Relative velocity of a ball on a train

[MickeyBlue]

Homework Statement

A train is traveling east along a straight run of track at 72.0 km/hr. Inside, two siblings 1.9 m apart are playing catch directly across the aisle. The kid wearing a P.J.Harvey T-shirt throws the ball horizontally north. The ball crosses the train and is caught 0.75 s later by her little brother. (Ignore any effects of gravity or friction.) Find the magnitude of the ball's velocity from the little brother's point of view.

Homework Equations

1. x_f = x_i + ViΔt + 1/2a_x(Δt)²
2. a² = b² + c²

The Attempt at a Solution

I used the first equation to calculate the velocity of the ball in the y-axis. I assumed that x_i = a_x = 0 and got 2.5 m/s. I then used Pythagoras and head-to-tail vector addition to get the actual speed and direction of the ball, taking speed in the x-axis as the speed of the train (20m/s). I took the brother to be moving at the same speed and direction as the train. My final answer was 40 m/s.

I know this is the wrong answer but I can't work out why. Any advice?

 

[billy_joule]

What about a simpler question; what is the balls velocity from the boy's point of view before the ball is thrown? Is the ball moving relative to the boy?

The velocity of the train is irrelevant as the boy, girl, and train are not moving relative to each other. Similarly, if they were playing catch at the train station the Earth's motion relative to the sun or the solar systems velocity relative to the centre of the milky way isn't relevant: the velocity the boy sees is relative to himself.

 

[MickeyBlue]

What about a simpler question; what is the balls velocity from the boy's point of view before the ball is thrown? Is the ball moving relative to the boy?

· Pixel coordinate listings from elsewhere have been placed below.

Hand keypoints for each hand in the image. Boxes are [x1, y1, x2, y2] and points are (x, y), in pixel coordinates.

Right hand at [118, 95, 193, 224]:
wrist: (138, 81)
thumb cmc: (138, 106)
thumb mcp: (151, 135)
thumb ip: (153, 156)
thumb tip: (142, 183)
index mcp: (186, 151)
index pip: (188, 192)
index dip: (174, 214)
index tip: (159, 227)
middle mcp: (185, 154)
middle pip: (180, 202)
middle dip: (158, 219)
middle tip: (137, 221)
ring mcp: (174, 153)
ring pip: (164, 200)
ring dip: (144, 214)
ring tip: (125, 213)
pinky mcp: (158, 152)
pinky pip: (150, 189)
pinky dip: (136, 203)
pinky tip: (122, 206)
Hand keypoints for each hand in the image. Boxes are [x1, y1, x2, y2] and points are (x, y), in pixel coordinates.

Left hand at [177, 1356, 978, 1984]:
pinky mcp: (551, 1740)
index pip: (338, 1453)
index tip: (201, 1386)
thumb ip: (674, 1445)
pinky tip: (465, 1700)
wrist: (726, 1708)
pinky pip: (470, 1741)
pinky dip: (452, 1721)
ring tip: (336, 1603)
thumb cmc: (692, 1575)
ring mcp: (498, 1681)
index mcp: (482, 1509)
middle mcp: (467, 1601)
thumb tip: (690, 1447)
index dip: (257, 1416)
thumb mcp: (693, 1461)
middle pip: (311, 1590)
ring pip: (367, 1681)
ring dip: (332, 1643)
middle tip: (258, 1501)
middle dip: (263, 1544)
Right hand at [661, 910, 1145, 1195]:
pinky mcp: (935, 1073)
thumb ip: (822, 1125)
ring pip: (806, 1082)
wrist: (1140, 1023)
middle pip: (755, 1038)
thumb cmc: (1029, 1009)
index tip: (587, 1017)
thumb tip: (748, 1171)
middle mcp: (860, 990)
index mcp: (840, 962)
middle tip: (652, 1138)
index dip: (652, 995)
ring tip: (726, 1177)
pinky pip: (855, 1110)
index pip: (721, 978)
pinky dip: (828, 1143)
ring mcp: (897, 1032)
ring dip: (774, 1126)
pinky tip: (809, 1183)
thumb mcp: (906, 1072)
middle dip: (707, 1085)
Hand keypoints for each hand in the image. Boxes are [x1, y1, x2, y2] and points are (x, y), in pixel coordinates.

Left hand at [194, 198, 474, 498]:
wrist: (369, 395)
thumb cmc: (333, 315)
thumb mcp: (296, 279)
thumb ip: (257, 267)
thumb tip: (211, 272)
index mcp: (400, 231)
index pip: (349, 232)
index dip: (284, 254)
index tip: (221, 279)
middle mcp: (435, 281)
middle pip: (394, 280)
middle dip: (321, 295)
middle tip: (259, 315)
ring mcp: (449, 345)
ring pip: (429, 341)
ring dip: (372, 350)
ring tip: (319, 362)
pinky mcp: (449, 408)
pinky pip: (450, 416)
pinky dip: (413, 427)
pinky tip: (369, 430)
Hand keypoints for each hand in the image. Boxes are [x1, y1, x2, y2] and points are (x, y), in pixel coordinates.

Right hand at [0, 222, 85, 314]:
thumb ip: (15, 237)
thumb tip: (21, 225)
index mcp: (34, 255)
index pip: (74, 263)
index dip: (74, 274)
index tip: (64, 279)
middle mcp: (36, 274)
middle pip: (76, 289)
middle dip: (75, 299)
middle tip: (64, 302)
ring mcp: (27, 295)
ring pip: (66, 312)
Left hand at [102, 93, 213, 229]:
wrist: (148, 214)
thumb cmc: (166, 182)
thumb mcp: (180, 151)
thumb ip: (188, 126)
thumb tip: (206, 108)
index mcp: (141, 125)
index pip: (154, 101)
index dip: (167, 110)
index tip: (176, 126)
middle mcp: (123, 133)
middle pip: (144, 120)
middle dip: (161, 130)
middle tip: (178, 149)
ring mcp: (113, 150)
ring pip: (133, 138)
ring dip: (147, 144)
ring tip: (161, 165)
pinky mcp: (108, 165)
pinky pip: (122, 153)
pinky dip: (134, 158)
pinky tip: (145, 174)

The velocity of the train is irrelevant as the boy, girl, and train are not moving relative to each other. Similarly, if they were playing catch at the train station the Earth's motion relative to the sun or the solar systems velocity relative to the centre of the milky way isn't relevant: the velocity the boy sees is relative to himself.

That was the way I thought about it at first, which got me my 2.5 m/s. I thought because the boy was "technically" stationary it wouldn't affect the true velocity of the ball.